- Data for analysis -
———

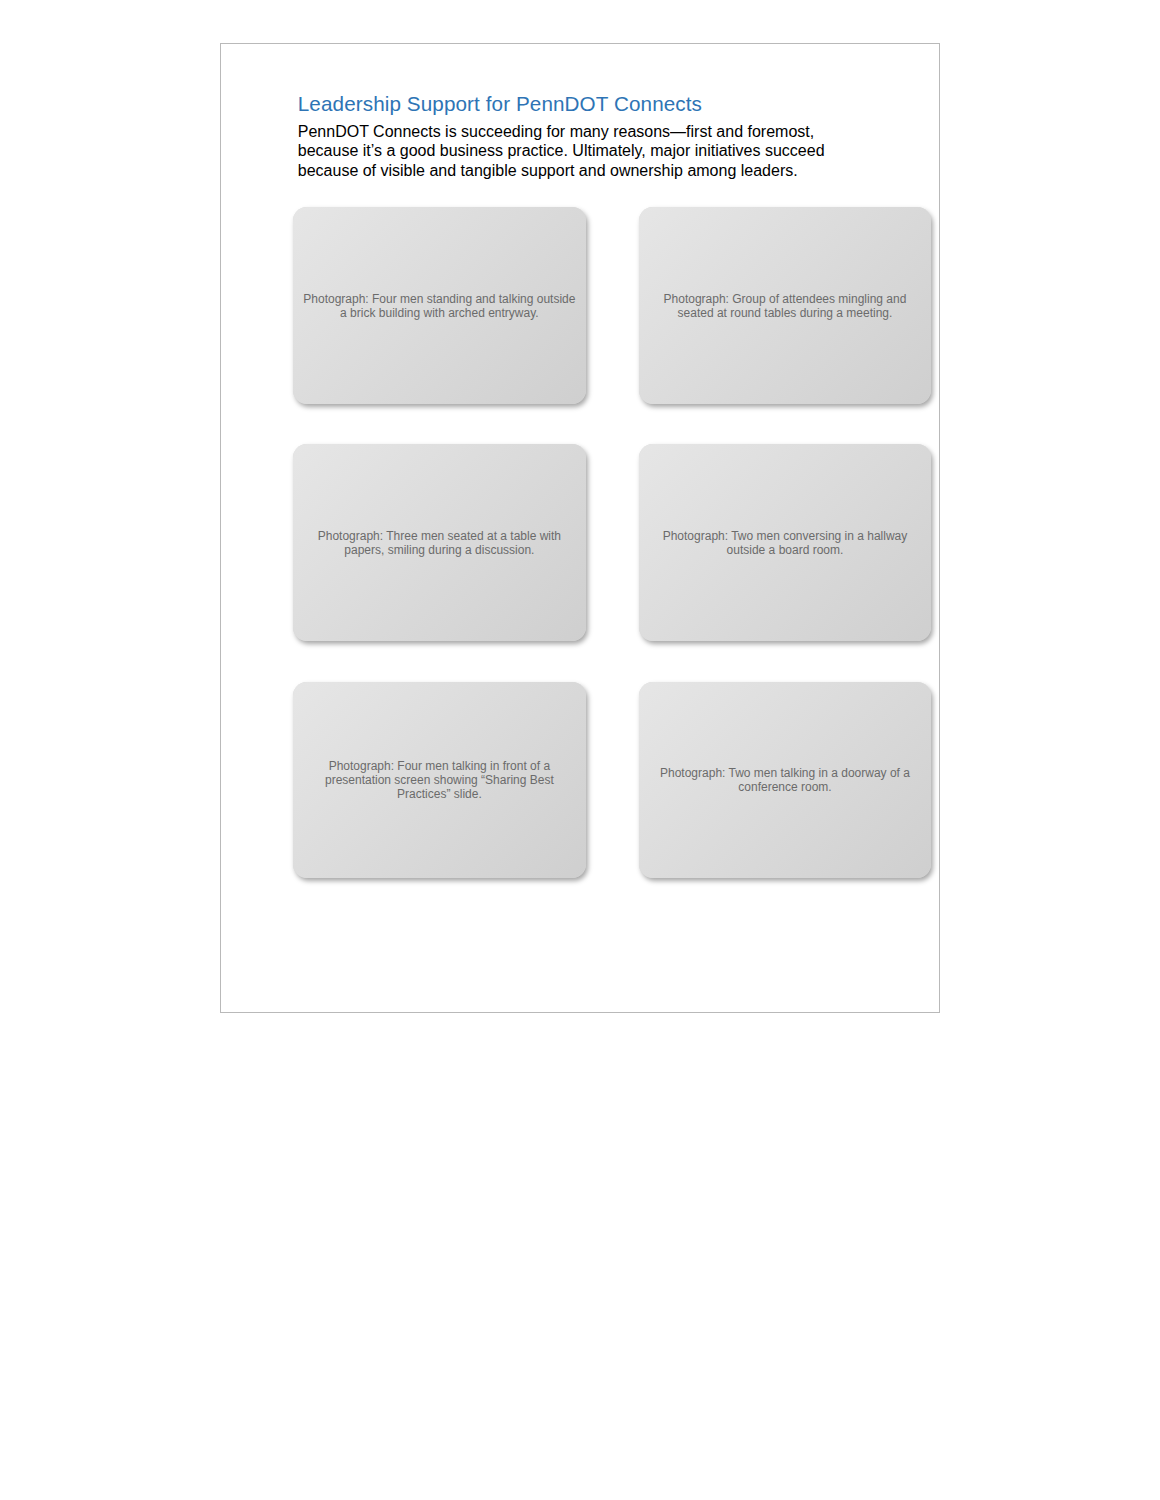Leadership Support for PennDOT Connects
PennDOT Connects is succeeding for many reasons—first and foremost, because it’s a good business practice. Ultimately, major initiatives succeed because of visible and tangible support and ownership among leaders.
Photograph: Four men standing and talking outside a brick building with arched entryway.
Photograph: Group of attendees mingling and seated at round tables during a meeting.
Photograph: Three men seated at a table with papers, smiling during a discussion.
Photograph: Two men conversing in a hallway outside a board room.
Photograph: Four men talking in front of a presentation screen showing “Sharing Best Practices” slide.
Photograph: Two men talking in a doorway of a conference room.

———

- What to produce -
Look for the line that contains "Photograph: Three men" in the entries above. Set it down, along with all later lines, exactly as written.

- Answer area -
Photograph: Three men seated at a table with papers, smiling during a discussion.
Photograph: Two men conversing in a hallway outside a board room.
Photograph: Four men talking in front of a presentation screen showing “Sharing Best Practices” slide.
Photograph: Two men talking in a doorway of a conference room.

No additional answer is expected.